Hal lain yang juga mengkhawatirkan, lanjut Laode, politik uang tersebut telah sampai pada kalangan terdidik seperti mahasiswa.
Menurut Laode, mahasiswa justru masih punya pandangan keliru karena menganggap tidak masalah menerima uang dari politisi, kemudian tidak memilih kandidat tersebut.
Dosen Fakultas Hukum Universitas Hasanuddin, Makassar, itu mengingatkan bahwa tindakan itu tetap termasuk politik uang.
"Itu enggak bagus. Peran pemuda itu dia harus melawan semua politik uang itu. Dia harus turun ke jalan dan malu kalau dia masih mau terima dari partai atau dari para kandidat," pesan Laode.
Berdasarkan hasil riset "Votes For Sale Klientelisme, Defisit Demokrasi, dan Institusi” yang dilakukan oleh Guru Besar Ilmu Politik Fakultas Ilmu Sosial dan Ilmu Politik (FISIP) UIN Syarif Hidayatullah Jakarta, Prof. Burhanuddin Muhtadi, terungkap bahwa sekitar 33 persen atau 62 juta dari total 187 juta pemilih yang masuk dalam data pemilihan tetap pada 2014 terlibat dalam politik uang.
Angka serupa terjadi pada pemilu 2019, di mana masyarakat yang terlibat politik uang mencapai 33,1 persen.
Dalam hal ini, pemilih yang menjadi simpatisan merupakan target utama politik uang dan jumlahnya mencapai 15% dari total pemilih, sedangkan 85% lainnya termasuk swing voters. Survei juga menunjukkan bahwa operator politik uang berasal dari semua partai.

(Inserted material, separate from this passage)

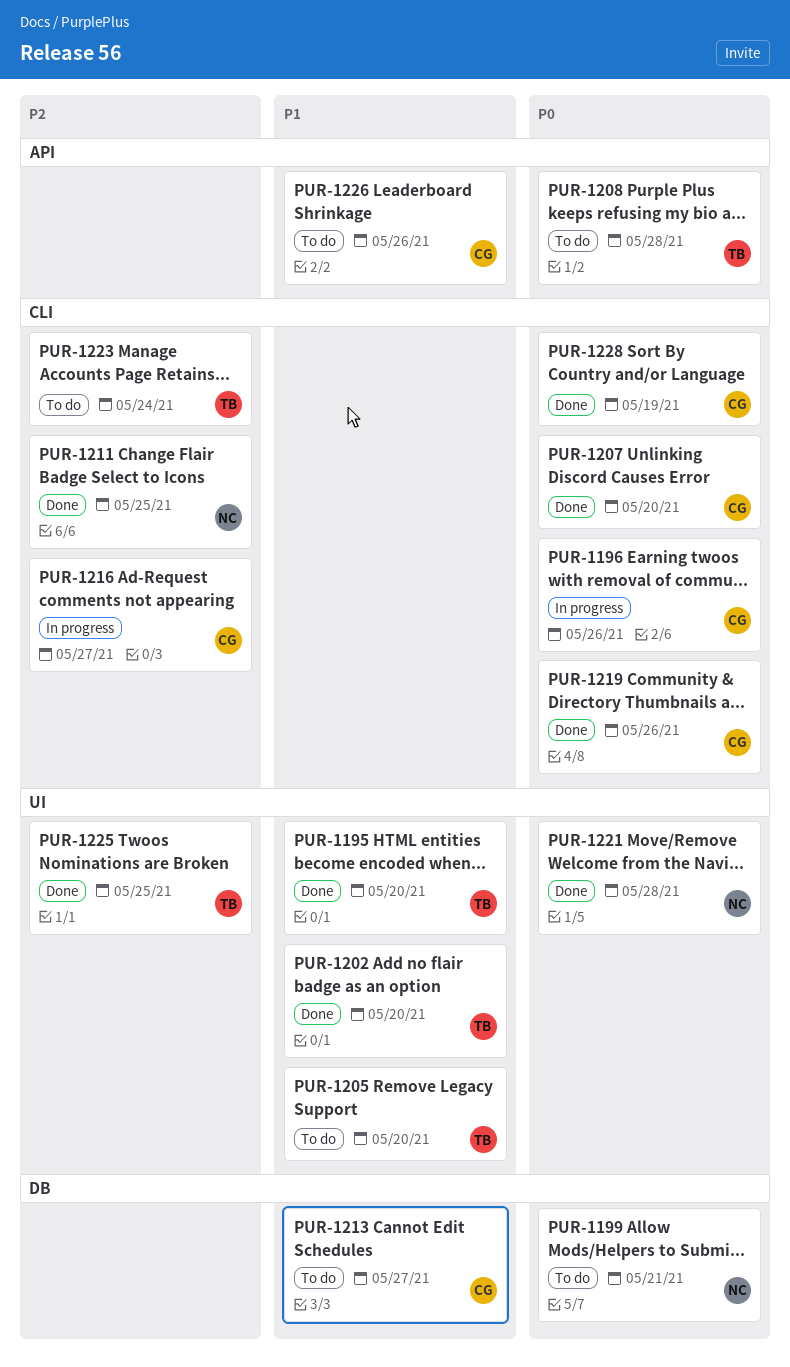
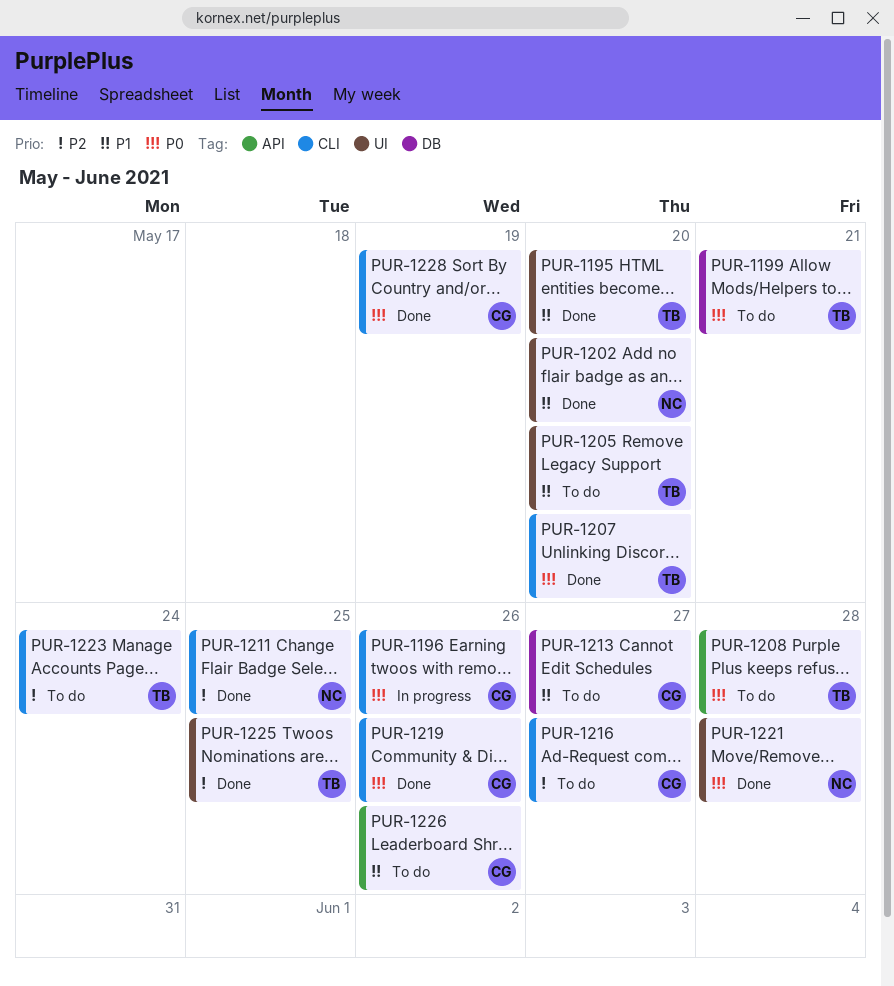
PUR-1199, owner: NC -> TB
PUR-1202, owner: TB -> NC
PUR-1207, owner: CG -> TB
PUR-1216, status: In progress -> To do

Dalam penelitian itu menggarisbawahi bahwa politik uang sebagai usaha terakhir untuk memengaruhi keputusan pemilih dalam memberikan suara saat pemilu. Usaha yang dilakukan sebelum pemungutan suara itu dengan cara memberikan uang tunai, barang, atau imbalan material lainnya kepada pemilih.